### [What is expected]
Every line below containing the word "chart" should be found and copied.

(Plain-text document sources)
= = = = = = =
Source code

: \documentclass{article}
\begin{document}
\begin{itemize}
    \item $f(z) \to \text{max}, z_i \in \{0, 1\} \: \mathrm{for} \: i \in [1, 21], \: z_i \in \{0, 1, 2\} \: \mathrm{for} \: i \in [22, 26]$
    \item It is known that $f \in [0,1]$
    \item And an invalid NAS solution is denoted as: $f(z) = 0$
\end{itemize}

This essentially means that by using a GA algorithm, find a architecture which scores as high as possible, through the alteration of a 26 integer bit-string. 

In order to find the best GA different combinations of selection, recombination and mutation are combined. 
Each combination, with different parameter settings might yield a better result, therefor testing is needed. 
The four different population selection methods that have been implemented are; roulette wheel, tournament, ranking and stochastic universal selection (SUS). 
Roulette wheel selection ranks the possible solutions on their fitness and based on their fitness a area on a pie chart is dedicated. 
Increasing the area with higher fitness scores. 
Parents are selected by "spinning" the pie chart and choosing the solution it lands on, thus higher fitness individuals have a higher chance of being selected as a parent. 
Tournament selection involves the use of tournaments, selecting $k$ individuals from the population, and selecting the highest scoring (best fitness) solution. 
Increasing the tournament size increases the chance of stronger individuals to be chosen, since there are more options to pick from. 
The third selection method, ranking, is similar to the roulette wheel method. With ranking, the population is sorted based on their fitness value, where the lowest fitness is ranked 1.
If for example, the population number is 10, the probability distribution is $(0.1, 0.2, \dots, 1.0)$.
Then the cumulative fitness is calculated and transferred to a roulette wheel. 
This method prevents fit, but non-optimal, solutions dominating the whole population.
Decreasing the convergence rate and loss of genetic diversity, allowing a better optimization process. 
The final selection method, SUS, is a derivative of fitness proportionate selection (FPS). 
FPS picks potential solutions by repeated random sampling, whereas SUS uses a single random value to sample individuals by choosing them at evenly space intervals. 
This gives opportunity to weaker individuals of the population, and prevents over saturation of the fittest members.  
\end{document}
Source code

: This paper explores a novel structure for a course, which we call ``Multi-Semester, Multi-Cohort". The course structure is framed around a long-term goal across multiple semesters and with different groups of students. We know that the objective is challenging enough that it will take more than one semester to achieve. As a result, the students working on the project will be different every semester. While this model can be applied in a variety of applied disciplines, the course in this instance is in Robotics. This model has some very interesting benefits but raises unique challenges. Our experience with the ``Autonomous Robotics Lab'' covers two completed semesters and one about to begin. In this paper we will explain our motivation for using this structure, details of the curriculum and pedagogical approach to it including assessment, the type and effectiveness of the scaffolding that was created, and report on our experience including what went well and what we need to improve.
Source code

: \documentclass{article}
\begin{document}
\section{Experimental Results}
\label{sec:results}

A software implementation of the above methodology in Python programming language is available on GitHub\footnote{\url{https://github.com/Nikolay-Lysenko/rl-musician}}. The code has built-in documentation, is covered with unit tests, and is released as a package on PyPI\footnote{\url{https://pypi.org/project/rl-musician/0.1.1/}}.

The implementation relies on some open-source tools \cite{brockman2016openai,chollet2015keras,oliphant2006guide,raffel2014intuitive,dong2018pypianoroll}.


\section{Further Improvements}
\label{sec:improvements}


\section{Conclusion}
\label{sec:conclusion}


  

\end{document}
= = = = = = =
### [Expected output]
Roulette wheel selection ranks the possible solutions on their fitness and based on their fitness a area on a pie chart is dedicated. 
Parents are selected by "spinning" the pie chart and choosing the solution it lands on, thus higher fitness individuals have a higher chance of being selected as a parent. 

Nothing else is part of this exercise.